Industrial and domestic demand makes tube heating increasingly popular

The factors influencing an increased demand for tube heaters in the years to come both from an industrial and domestic standpoint. How tube heating can help.

Advances and changes in commercial heating needs and changing domestic uses has seen tube heater use increase in recent times. It’s a trend likely to continue as industry adapts to meet its customers’ demands and householders seek to save energy, money and the environment in finding heating to suit their changing lifestyles.

Challenges facing industry

As chemicals and production techniques become more specialised, the need for ‘customisable’ heat – of which tube heating is a prime example – increases. Heat transfer such as in refrigeration and air conditioning are applications where tubular heating is an effective solution and these are growth areas.

Advanced equipment and materials

Tube heating is used both in cooling and heating applications.

More advanced materials and equipment often require highly specific temperature controlled environments, and air conditioning plays a key part in providing these so is very much a growth area hence the increased need for tube heating. For example, racks of powerful servers in a computer room have to be kept from getting too warm so air conditioning is key.

Refrigeration is another; increasing amounts of foods and beverages are refrigerated for longer periods and more food is transported over longer distances to meet the desire for indigenous foods to be consumed a long way from where they originated.

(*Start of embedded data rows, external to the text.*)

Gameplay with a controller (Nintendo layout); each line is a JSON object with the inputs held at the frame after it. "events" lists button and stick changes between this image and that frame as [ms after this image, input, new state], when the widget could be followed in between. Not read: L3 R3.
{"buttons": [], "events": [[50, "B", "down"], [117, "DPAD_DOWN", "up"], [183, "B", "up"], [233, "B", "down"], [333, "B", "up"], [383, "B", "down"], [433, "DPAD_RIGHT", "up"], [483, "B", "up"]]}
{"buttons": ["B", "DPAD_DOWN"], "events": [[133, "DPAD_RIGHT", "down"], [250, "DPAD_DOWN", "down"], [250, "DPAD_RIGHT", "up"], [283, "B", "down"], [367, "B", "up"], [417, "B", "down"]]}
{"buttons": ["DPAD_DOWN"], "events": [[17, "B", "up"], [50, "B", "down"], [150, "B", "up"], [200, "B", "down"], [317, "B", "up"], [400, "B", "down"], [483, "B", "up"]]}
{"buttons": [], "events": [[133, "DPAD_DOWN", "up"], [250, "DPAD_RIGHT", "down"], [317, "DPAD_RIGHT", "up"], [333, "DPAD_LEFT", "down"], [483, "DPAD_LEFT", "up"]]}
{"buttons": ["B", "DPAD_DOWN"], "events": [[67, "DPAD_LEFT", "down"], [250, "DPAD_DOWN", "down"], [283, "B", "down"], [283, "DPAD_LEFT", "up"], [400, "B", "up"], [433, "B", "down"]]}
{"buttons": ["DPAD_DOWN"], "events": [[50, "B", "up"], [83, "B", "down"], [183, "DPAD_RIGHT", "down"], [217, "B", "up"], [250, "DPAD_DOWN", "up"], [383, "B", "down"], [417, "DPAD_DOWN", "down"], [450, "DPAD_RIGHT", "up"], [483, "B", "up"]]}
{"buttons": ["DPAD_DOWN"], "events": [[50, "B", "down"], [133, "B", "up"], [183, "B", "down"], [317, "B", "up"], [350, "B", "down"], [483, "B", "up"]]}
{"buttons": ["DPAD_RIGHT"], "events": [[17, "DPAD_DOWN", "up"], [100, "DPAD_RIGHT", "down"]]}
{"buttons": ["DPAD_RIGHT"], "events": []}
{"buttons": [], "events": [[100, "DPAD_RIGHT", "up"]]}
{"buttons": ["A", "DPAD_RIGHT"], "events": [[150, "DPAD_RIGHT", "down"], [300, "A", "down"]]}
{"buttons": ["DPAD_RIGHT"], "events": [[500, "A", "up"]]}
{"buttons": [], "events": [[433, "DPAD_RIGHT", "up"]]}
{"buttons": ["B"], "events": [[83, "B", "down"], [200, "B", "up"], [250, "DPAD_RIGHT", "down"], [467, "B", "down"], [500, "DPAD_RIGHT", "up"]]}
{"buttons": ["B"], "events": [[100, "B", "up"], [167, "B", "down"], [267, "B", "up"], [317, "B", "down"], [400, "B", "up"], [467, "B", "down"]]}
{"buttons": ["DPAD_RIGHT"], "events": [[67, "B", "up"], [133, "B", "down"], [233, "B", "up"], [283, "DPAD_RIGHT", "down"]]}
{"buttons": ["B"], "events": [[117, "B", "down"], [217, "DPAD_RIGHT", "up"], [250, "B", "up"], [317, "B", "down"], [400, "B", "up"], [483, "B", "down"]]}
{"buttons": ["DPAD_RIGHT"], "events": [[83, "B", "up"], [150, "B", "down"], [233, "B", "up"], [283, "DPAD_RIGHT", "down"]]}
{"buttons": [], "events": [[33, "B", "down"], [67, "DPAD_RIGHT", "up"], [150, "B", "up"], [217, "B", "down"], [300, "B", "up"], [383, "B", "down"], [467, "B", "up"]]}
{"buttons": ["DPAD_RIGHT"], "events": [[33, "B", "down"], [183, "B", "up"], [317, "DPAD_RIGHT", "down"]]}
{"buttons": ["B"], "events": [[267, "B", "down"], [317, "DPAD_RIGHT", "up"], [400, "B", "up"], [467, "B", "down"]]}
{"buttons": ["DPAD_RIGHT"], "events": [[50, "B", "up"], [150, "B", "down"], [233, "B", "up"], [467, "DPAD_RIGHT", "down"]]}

Advances in refrigeration techniques makes this possible, and tube heating plays an increasing part in this rising trend.

Food production

Tied in with the above paragraph about refrigeration is the increasing demand for food from an ever-rising worldwide population. Forecasts predict a 2 billion-plus rise in the world’s population by 2050, so this will increase the role of adequate food storage and effective transportation over longer distances and tube heating will increasingly play its part in cooling and refrigeration.

Coupled with this is the increased income in developing countries which stimulates a demand for specific foods. The food supply chain is more complicated and involves often more storing and transportation (and thus kept at the right temperatures) than previously.

The global challenge will be for transporting food and storing it effectively so it gets from areas where it grows or is produced in vast quantities to the areas where it does not.

Home and smaller business

More householders are utilising tube heaters as a means of keeping certain areas heated without having to necessarily use the central heating or an expensive to run alternative such as an electric convection heater or similar.

Changing lifestyles

Householders are increasingly extending or adding to their properties rather than upping sticks and moving when more room is required. Extra space, especially if it’s used occasionally such as a spare bedroom in a loft conversion, may not warrant a central heating supply being added on so tubular heating can be used instead.

The same may apply to spaces such as a conservatory that’s used year round not just in the summer, or providing background heat to a home office in an outbuilding or customised shed.

Cost and energy saving

Energy is ever-more costly, so cheaper ways to provide heat are being used by more householders and smaller business owners. Some tubular heaters cost as little as half a pence per hour to run so offer a very cost effective way of providing background heat to an area that can always be ‘topped up’ by more heat as and when required.

The environment

More people are environmentally conscious so the desire to avoid using central heating too often or at too high a setting, thus increasing the home’s CO2 output, makes tubular heating to provide background heat more appealing.

Tube heating use – a trend likely to continue

Clearly industrial demands and especially increased food production means tube heating will figure increasingly in the years to come. Domestically tubular heaters offer a compact, cost effective and environmentally friendly way to provide heat – a solution that’s likely to ensure their longer term popularity.